Results of the 2015-2016 assessment are in the tables in the link below:
The ability of students to assess safety and to analyze hazards was evaluated from Fall 2015 through Spring 2016 and the results are summarized in the table in the link below:
Using the feedback from faculty, alumni, graduating seniors and the industrial advisory board, the following changes were made to the undergraduate program, and were documented in our most recent ABET report where we improved instructional methods, or modified the curriculum:
- In 2008-09: ChEE 316 – thermodynamics was removed from the curriculum because it was redundant with Chem 480a and student received enough thermodyanmics, at that time, from the chemistry course.
- In 2009-10: ChEE 201L was added in the sophomore year as Programming in VBA in Excel to replace the ChEE 202 course which had been removed prior to that. This new course took half of the numerical methods from ChEE 202 and engaged students with those topics in the context of ChEE 201, Material and Energy Balances. ChEE 202 became 4 units from 3 units this same year and incorporated the other half of the prior numerical methods course. This shift was made because the senior exit surveys indicated that numerical methods taught out of context were not relevant or interesting.
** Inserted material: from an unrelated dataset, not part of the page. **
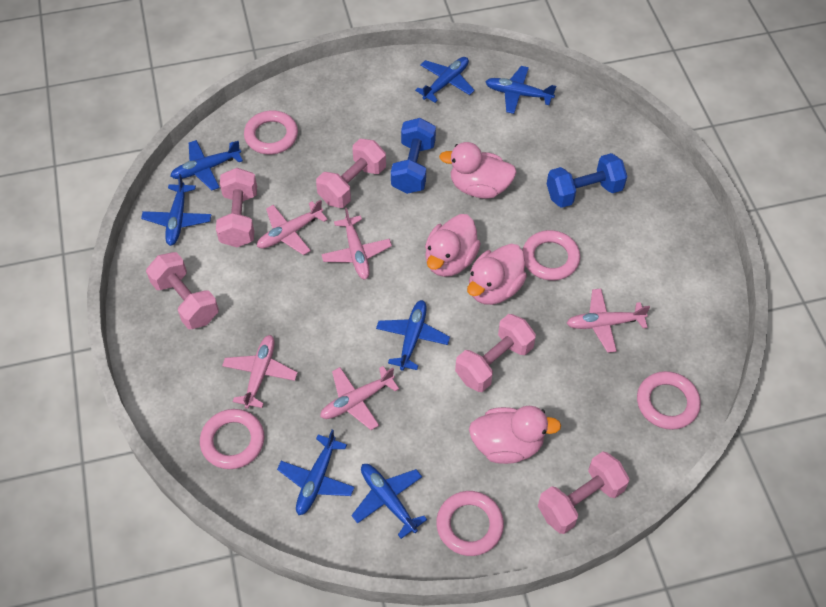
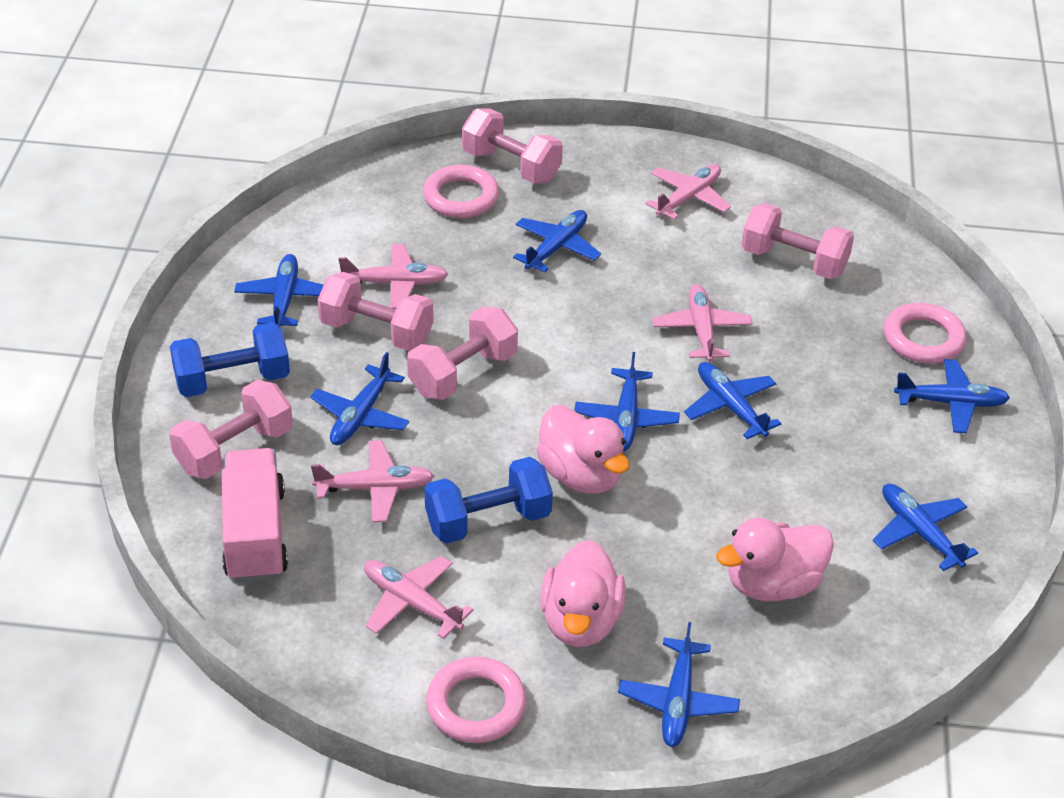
blue plane: 7 -> 8
pink duck: 4 -> 3
pink ring: 5 -> 3
pink truck: 0 -> 1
- In 2009-10: ChEE 450 was shifted from being a biochemistry course to being ChEE 477R, a biotechnology requirement that was more engineering than science. This shift was made to differentiate the course from BIOC 462a offered by chemistry and to place the material in context.
- In 2010-11: ChEE 304, the prior 3 units Unit Operations course in Fall semester of senior year became ChEE 301a, 301b, and 401a, spread among the junior and senior years. This allowed students to perform experiments either in the semester after learning theory or in the semester as they learned it. This immediacy made the hands-on learning more useful to the students and enhanced retention of the theoretical portions of the curriculum.
Based on recent feedback from alumni, we plan on no longer requiring ECE 175 (Programming in C), but will now require freshmen coming in next year to take two one unit AME Matlab courses instead. We will use the remaining extra unit to offer another laboratory that is affiliated with ChEE 413 (Control Theory). Students had complained of the difficulty in scheduling that un-united portion of the course.
Based on recent assessment findings, information literacy needs to be strengthened in the sophomore core courses. We also need to find out why 30% students are not passing certain assignments in CHEE203.
Other important changes that have also happened in the last seven years are listed below:
- We now offer an accelerated MS degree in both chemical and environmental engineering
- We have begun offering our degree to Intel employees through Outreach
- We have developed fully articulated 2+2 programs with Shanghai Jiaotong University and Fudan University in China where students complete 2 years of environmental engineering there and then take our entire core classes in two years at UA before receiving BS degrees in environmental engineering from their home institution and chemical engineering from UA.